Quoted text:
*****
The majority still held to the validity of infant baptism even though they disagreed on its significance. Preachers tended to minimize baptism because people hid their lack of commitment behind sayings like "I am a baptized Lutheran and that's that." The influence of the preachers eventually led to the popular notion that one was forgiven at infant baptism but not yet reborn. Most Protestants were confused or ambivalent about the connection between rebirth and forgiveness.

The Great Awakening
The Great Awakening was the result of fantastic preaching occurring in Europe and the eastern colonies during the early to mid 1700s. Though ambivalent on the practice of baptism, Great Awakening preachers created an environment that made man aware of his need for an adult confession experience. The experiences that people sought were varied. Jonathan Edwards, George Whitfield and John Wesley furthered ideas of radical repentance and revival. Although there is much to be learned from their messages, they did not solve the problems of the practices associated with baptism and conversion.

Eventually, the following biblical passage written to and inspired for lukewarm Christians became a popular tool for the conversion of non-Christians:

"To the angel of the church in Laodicea write: These are the words of the Amen, the faithful and true witness, the ruler of God's creation. ....Those whom I love I rebuke and discipline. So be earnest, and repent. Here I am! I stand at the door and knock. If anyone hears my voice and opens the door, I will come in and eat with him, and he with me." (Revelation 3:14-20)
*****
Data:
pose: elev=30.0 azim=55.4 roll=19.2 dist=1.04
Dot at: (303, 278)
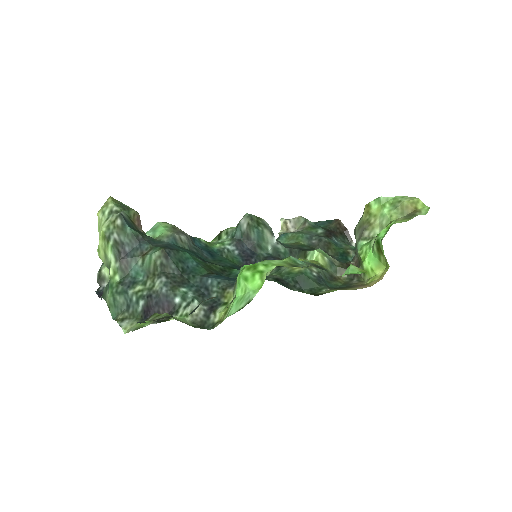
*****
Exercise instructions:
Write out the part of the passage on baptism and the Great Awakening that runs between "The majority still" and "rebirth and forgiveness.", inclusive.

Output:
The majority still held to the validity of infant baptism even though they disagreed on its significance. Preachers tended to minimize baptism because people hid their lack of commitment behind sayings like "I am a baptized Lutheran and that's that." The influence of the preachers eventually led to the popular notion that one was forgiven at infant baptism but not yet reborn. Most Protestants were confused or ambivalent about the connection between rebirth and forgiveness.